Compulsory purchases can be justified in the general interest -- but kicking the lairds out of their castles and estates without stumping up cash is doomed from an ECHR point of view. As a result, finding a mechanism which (a) effectively redistributes and rebalances land ownership while (b) working within the current owners' right to property ain't easy. 

In the Land Reform (Scotland) Bill, we find the Scottish Government's latest attempt to do so. You'll find the most controversial provisions in Part 5 of the Bill, which sets out a revived right to buy.  That right will only be exercisable by community bodies or a third party which they nominate -- and with consent of Scottish Ministers. Ministers must not consent to the transfer of the land unless all four of the following criteria are met. And the criteria to be met are pretty ferocious.

  1. The transfer of land is likely to further the achievement of sustainable development in relation to the land, 
  2. The transfer of land is in the public interest
  3. The transfer of land - (i) is likely to result in significant benefit to the relevant community  and (ii) is the only practicable way of achieving that significant benefit, and 
  4. Not granting consent to the transfer of land is likely to result in significant harm to that community.

The third and fourth conditions are particularly onerous. Perhaps reflecting this, if would-be purchasers fail to secure consent, Scottish ministers will foot the bill for their application. If the community body does get the nod, however, the Scottish government will appoint a land valuer, who will independently assess the market value of the land, giving the parties the opportunity to contribute to the deliberations on fair compensation. The government will foot the bill for these valuations too, and if the owners or purchasers are disgruntled, they'll be able to go to the lands tribunal and air their dissatisfaction. Once the decision has been taken, owners will not be allowed to foil the process with a quick fire sale or sneaky transfer to their preferred purchaser. 

The land lobby have predictably attacked these criteria as vague and undefined, crying Mugabe, land grabs and bloody murder. They are nothing of the sort. The language of the legislation is necessarily impressionistic, allowing ministers to apply broad principles to different situations and applications from across the country. But surely the landowners are - also characteristically - protesting too much here. A thick vein of (understandable) caution runs through these proposals. As politicians and property owners shadow box, enjoying the mutual recrimination and batting at phantoms, a property lawyer friend summarised the reality more pithily.
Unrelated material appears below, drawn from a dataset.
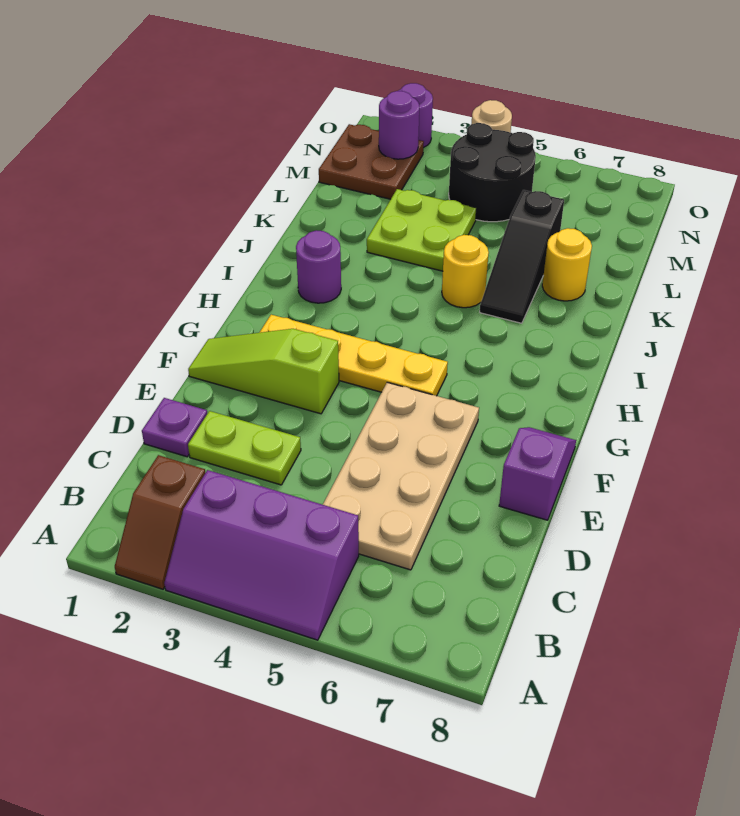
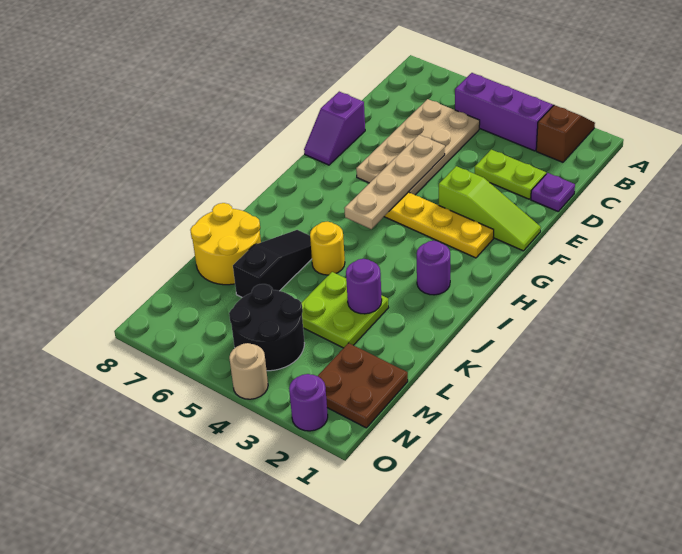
none -> tan 1x4 plate [344,135,445,229]
yellow 1x1 round brick [542,228,592,301] -> yellow 2x2 round brick [190,203,261,285]
purple 1x1 round brick [379,91,419,159] -> purple 1x1 round brick moved to [346,259,382,314]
"This Bill is not as radical as claimed by Scottish Government (given the thresholds for use of power to sell). Not as awful as claimed by landowners (for similar reasons). Basically, making something like this ECHR proof means they can't do something revolutionary."

There's a lesson somewhere in here for Tory enthusiasts of human rights repeal. When you're through the looking glass, you should be careful what you wish for.